───── Alıntı ─────

İzzet Dönmez Yazdı
Suriye dediğin yer nire ki?
Senin dünkü Şam Vilayetin.
Daha dün gibi kısa zaman önce.
Ordumuz şu anda Afrin`de köyleri tek tek ele geçiriyor.
Köy adlarına bakar mısınız?
Baliköy, Hayoğlu, Bak Obası, Duraklı, Çarkanlı, Yukarı Hacıkanlı, Aşağı Hacıkanlı, Derviş Obası, Bilalköy, Ömeruşağı, Mamel Uşağı, Kırmızı, Karababa, Sarıuşağı, Orta Çakallı, Hacı Bilal köyü, Aşağı Korgan, Yukarı Korgan.
Aşağı yukarı hepsi Türkmen köyü.
Arada bir Arap, arada bir Kürt köyleri var.
Olacak elbet.
Onlar bizim kardeşlerimiz.
Tepelik, dağlık yerlerde Türkmen`ler ve Kürt`ler yaşıyor.
Ovalık yerlerde Arap`lar.
Tıpkı Anadolu`daki gibi bin yıldır kardeşçesine.

───── İncelenecek veriler ─────

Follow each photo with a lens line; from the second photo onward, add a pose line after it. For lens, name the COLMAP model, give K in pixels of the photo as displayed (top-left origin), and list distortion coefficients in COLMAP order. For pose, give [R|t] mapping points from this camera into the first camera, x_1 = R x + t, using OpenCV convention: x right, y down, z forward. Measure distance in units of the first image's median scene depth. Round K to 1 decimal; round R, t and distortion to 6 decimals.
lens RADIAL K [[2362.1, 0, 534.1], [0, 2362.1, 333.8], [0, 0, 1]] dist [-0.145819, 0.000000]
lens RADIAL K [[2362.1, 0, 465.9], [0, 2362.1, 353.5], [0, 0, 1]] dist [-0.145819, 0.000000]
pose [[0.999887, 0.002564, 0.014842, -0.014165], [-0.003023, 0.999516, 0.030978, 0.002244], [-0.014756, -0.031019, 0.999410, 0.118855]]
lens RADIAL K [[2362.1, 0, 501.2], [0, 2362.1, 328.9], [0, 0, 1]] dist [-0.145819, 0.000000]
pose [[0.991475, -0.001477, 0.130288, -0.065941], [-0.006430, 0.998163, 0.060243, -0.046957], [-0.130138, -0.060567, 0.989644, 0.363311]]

─────
───── İncelenecek veriler ─────

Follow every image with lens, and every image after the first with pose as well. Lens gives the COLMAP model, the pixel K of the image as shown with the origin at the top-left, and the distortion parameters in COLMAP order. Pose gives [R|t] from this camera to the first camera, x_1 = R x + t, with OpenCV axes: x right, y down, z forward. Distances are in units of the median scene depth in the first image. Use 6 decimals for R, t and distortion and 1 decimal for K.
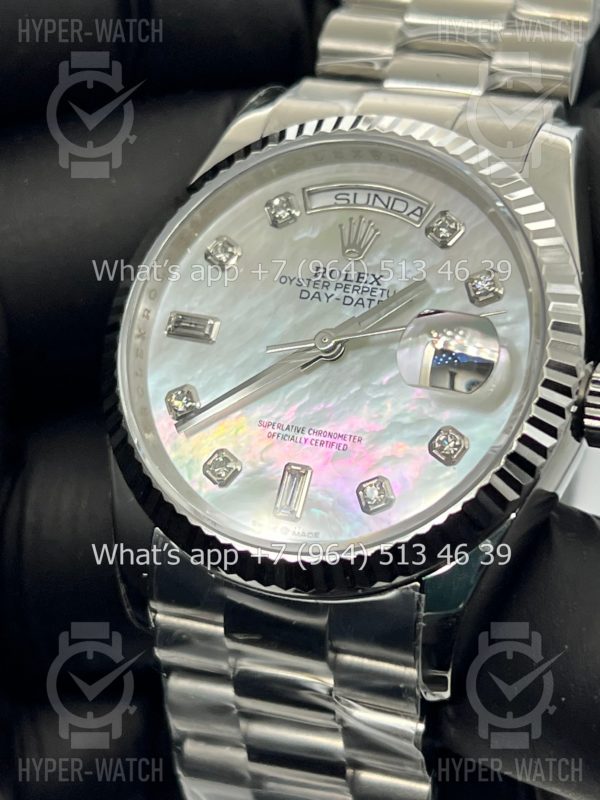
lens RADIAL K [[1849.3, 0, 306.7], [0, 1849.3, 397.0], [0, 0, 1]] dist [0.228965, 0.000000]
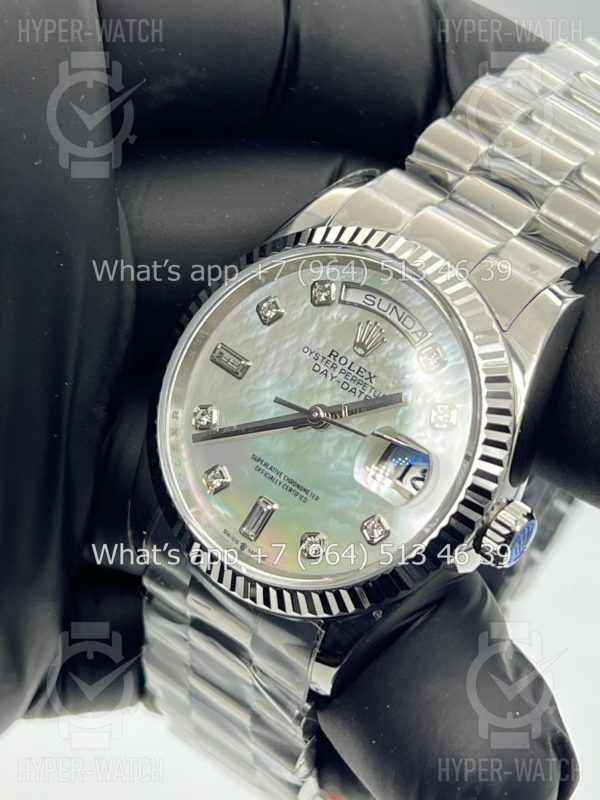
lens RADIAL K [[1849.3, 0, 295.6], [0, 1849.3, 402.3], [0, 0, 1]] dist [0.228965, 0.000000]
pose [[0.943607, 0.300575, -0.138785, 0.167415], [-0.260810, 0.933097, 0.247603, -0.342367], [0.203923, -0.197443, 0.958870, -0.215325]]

─────
───── İncelenecek veriler ─────

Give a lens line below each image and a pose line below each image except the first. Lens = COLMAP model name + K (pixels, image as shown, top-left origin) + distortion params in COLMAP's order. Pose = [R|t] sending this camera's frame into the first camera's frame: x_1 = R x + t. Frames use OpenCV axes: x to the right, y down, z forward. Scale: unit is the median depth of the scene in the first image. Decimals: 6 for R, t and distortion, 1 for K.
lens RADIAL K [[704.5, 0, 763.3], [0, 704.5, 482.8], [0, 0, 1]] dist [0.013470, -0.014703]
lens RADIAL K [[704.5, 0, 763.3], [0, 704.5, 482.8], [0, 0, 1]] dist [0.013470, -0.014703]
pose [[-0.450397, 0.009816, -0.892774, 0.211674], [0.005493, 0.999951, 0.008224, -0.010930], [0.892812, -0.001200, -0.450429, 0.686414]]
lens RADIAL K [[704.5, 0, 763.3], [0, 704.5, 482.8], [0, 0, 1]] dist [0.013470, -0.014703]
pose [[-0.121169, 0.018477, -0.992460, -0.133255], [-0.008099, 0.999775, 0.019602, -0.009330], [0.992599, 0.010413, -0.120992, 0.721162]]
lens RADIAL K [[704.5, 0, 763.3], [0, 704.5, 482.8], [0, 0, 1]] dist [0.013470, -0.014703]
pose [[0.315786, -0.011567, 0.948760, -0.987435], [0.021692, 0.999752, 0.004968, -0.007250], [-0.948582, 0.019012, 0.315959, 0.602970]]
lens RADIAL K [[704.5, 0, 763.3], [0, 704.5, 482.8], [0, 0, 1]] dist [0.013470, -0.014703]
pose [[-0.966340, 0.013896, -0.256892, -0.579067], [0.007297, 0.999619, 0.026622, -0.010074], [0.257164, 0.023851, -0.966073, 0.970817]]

─────

Çalışma soruları
a) Afrin yazısında "Ordumuz şu anda" sözlerinden başlayıp "Korgan, Yukarı Korgan." sözleri de dahil olmak üzere o sözlere kadar uzanan bölümü, "Orta Çakallı" yerine "Yukarı Çakallı" koyarak yeniden yazın.
b) Afrin yazısını son cümlesinden sonra sürdürün.

Her maddenin cevabı
a)
Ordumuz şu anda Afrin`de köyleri tek tek ele geçiriyor.
Köy adlarına bakar mısınız?
Baliköy, Hayoğlu, Bak Obası, Duraklı, Çarkanlı, Yukarı Hacıkanlı, Aşağı Hacıkanlı, Derviş Obası, Bilalköy, Ömeruşağı, Mamel Uşağı, Kırmızı, Karababa, Sarıuşağı, Yukarı Çakallı, Hacı Bilal köyü, Aşağı Korgan, Yukarı Korgan.

b)
Geçenlerde bizim haneye baktım da Kürt gelinimiz var, Zaza gelinimiz var, Arap gelinimiz var, Gürcü gelinimiz var, Abaza gelinimiz var, Boşnak gelinimiz var.
Bazılarından çifter çifter var.
Bunlardan damatlarda var.
Biz, böylece Türkiye`yiz,
Allah bağışlasın, iki torunum var,
Geçenlerde onlar ne millet oluyor? diye düşündüm de,
Ben, Trabzonlu’yum aslen, dünürüm Abdülkadir bey, Kafkas kökenli, Dağıstan`lı Avar, Şeyh Şamil`in torunu. Dünürümün eşi Tatar-Manav karışımı,
Kızımın annesi Balkan Göçmeni.
Dolayısı ile torunlarım Türkiye Harmanı.
Bu işte, hem Suriye`de, hemde Irak`ta, Türkiye`de hangi halklar yaşıyorsa, aynısı oralarda da var.
Şu nispette, ama bu nispette Türk`te var, Arap`ta var, Kürt`te var
Çerkez`i, Nusayri`si, Ermeni`si, Süryanisi dahi ortak.
Tam bin yıldır, Batılılar Anadolu`ya Türkiye derken, Suriye`ye de, Irak`a da Türkiye diyordu.
Ah bir anlatabilsek "Türkiye`nin" coğrafi bir tanım olduğunu.
Herkesi içinde barındıran, herkesi var sayan, bir "Kutsal ana" kucağı olduğunu.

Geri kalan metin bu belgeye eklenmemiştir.